WHAT YOU WILL DO: Report the lines of the material that carry the string "rate".

★ ★ ★ ★

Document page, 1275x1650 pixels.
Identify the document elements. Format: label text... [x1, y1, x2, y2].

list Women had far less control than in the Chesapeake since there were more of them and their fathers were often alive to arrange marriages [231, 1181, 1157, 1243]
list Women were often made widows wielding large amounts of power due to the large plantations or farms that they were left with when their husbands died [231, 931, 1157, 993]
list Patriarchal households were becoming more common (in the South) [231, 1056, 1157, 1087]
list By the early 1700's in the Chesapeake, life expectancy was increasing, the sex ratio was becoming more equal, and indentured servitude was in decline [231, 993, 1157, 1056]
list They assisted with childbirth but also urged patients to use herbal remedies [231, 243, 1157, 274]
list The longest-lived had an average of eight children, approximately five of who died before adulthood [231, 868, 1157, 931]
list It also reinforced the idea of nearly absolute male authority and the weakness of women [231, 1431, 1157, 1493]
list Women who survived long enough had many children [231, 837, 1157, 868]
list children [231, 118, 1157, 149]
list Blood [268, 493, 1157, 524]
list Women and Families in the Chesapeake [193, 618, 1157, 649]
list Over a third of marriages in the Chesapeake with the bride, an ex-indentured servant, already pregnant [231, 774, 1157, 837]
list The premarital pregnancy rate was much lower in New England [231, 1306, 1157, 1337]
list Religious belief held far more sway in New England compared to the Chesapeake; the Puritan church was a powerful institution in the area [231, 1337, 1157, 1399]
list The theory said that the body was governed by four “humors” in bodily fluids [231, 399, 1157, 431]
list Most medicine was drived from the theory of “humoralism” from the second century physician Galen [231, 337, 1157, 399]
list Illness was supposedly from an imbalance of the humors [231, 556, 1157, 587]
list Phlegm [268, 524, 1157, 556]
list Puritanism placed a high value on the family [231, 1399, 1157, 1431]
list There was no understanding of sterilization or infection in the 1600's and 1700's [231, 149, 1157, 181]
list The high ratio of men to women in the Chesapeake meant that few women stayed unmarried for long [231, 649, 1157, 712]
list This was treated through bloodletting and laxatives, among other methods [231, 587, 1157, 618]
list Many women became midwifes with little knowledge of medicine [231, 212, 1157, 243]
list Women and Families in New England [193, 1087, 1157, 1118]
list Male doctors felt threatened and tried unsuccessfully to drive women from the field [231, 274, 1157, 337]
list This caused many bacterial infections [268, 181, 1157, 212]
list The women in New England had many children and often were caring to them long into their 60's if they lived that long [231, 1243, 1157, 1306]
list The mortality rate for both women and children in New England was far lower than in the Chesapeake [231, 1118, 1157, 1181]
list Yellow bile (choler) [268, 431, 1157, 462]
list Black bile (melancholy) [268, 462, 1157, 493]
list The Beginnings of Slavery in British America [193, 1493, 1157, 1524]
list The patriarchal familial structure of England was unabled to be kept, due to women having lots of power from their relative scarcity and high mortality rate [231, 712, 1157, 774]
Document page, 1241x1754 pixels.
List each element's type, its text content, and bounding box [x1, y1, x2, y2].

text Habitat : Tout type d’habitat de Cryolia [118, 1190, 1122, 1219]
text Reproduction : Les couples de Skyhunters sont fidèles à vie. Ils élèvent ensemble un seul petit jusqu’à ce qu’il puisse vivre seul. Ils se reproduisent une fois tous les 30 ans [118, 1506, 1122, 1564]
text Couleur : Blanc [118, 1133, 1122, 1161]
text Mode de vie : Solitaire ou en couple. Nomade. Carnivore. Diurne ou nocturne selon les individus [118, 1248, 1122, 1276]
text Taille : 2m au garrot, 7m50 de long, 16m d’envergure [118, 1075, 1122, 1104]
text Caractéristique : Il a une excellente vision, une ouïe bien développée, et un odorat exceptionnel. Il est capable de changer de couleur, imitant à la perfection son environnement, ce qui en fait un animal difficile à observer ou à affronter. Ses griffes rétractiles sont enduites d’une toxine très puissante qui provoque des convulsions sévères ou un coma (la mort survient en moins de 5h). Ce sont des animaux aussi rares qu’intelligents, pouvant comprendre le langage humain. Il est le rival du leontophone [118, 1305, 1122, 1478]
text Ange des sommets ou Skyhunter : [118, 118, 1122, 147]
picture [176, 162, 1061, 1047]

★ ★ ★ ★

RESULT FOR THIS EXERCISE:
list The premarital pregnancy rate was much lower in New England [231, 1306, 1157, 1337]
list The mortality rate for both women and children in New England was far lower than in the Chesapeake [231, 1118, 1157, 1181]
list The patriarchal familial structure of England was unabled to be kept, due to women having lots of power from their relative scarcity and high mortality rate [231, 712, 1157, 774]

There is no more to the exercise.